Stored data entries
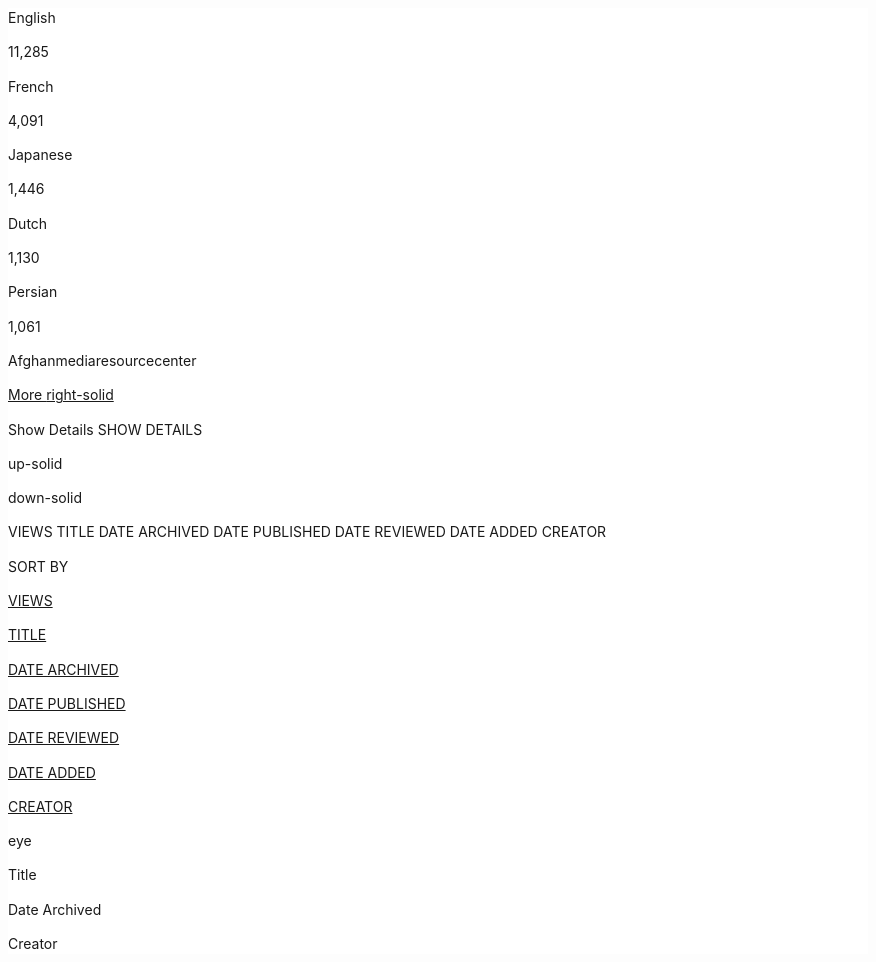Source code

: <span class="facell"> English </span>

11,285

<span class="facell"> French </span>

4,091

<span class="facell"> Japanese </span>

1,446

<span class="facell"> Dutch </span>

1,130

<span class="facell"> Persian </span>

1,061

<span class="facell"> Afghanmediaresourcecenter </span>

<a href="/details/@jeff_kaplan&amp;morf=languageSorter" class="js-more-facets-click">More <span class="iconochive-right-solid" data-aria-hidden="true"></span><span class="sr-only">right-solid</span></a>

<a href="#" class="focus-on-child-only pull-right"></a>

<a href="#" class="focus-on-child-only pull-right"></a>

Show Details <span class="hidden-xs-span">SHOW </span>DETAILS

<a href="/details/%40jeff_kaplan?&amp;sort=publicdate" class="stealth"></a>

<span class="sr-only">up-solid</span>

<span class="sr-only">down-solid</span>

VIEWS TITLE DATE ARCHIVED DATE PUBLISHED DATE REVIEWED DATE ADDED CREATOR

SORT BY

<span class="big-label blue-pop"> <a href="/details/%40jeff_kaplan?sort=-week" class="ikind stealth">VIEWS</a></span>

<a href="/details/%40jeff_kaplan?sort=titleSorter" class="ikind stealth">TITLE</a>

<a href="/details/%40jeff_kaplan" id="date_switcher" class="ikind stealth in">DATE ARCHIVED</a>

<a href="/details/%40jeff_kaplan?sort=-date" class="ikind stealth hidden">DATE PUBLISHED</a>

<a href="/details/%40jeff_kaplan?sort=-reviewdate" class="ikind stealth hidden">DATE REVIEWED</a>

<a href="/details/%40jeff_kaplan?sort=-addeddate" class="ikind stealth hidden">DATE ADDED</a>

<a href="/details/%40jeff_kaplan?sort=creatorSorter" class="ikind stealth">CREATOR</a>

<span class="iconochive-eye" aria-hidden="true"></span><span class="sr-only">eye</span>

Title

Date Archived

Creator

### ACTIVITY
Lines with "true" in the records above: copy every one of them.

### RESPONSE FOR THIS EXERCISE
<a href="/details/@jeff_kaplan&amp;morf=languageSorter" class="js-more-facets-click">More <span class="iconochive-right-solid" data-aria-hidden="true"></span><span class="sr-only">right-solid</span></a>
<span class="iconochive-eye" aria-hidden="true"></span><span class="sr-only">eye</span>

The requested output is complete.